Task input:
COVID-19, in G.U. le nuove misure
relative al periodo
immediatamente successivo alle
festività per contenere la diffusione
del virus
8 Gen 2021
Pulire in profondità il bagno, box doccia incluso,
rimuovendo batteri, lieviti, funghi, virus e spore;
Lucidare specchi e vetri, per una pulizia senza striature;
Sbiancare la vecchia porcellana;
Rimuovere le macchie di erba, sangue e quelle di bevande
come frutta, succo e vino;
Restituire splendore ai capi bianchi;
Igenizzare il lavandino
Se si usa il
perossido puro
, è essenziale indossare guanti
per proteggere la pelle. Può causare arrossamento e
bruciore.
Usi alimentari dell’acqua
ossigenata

* * *

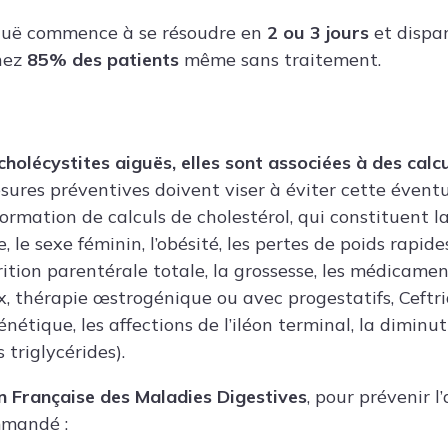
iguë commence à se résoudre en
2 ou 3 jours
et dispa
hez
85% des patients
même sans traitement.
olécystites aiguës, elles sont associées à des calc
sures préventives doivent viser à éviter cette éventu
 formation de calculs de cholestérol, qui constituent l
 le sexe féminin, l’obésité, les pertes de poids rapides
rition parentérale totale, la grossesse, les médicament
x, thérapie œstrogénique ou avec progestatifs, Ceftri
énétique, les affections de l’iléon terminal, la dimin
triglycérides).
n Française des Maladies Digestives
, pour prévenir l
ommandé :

...

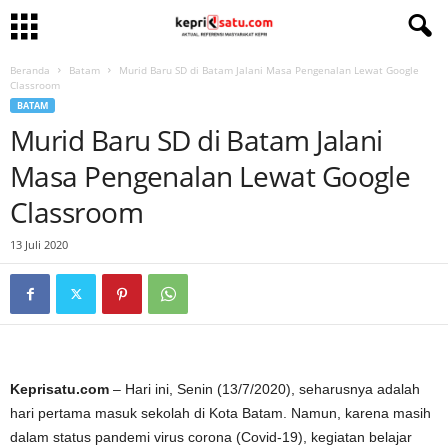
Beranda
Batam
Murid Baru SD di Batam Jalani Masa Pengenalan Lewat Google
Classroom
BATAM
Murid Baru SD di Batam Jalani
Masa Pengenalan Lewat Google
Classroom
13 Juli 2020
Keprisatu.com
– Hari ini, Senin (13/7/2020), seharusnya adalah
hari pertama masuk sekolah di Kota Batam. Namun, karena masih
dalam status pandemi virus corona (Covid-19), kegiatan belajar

What to produce: Repeat, word for word, the lines above between the line holding "hari pertama masuk" and the line holding "dalam status pandemi", inclusive; omit everything else.

Response:
hari pertama masuk sekolah di Kota Batam. Namun, karena masih
dalam status pandemi virus corona (Covid-19), kegiatan belajar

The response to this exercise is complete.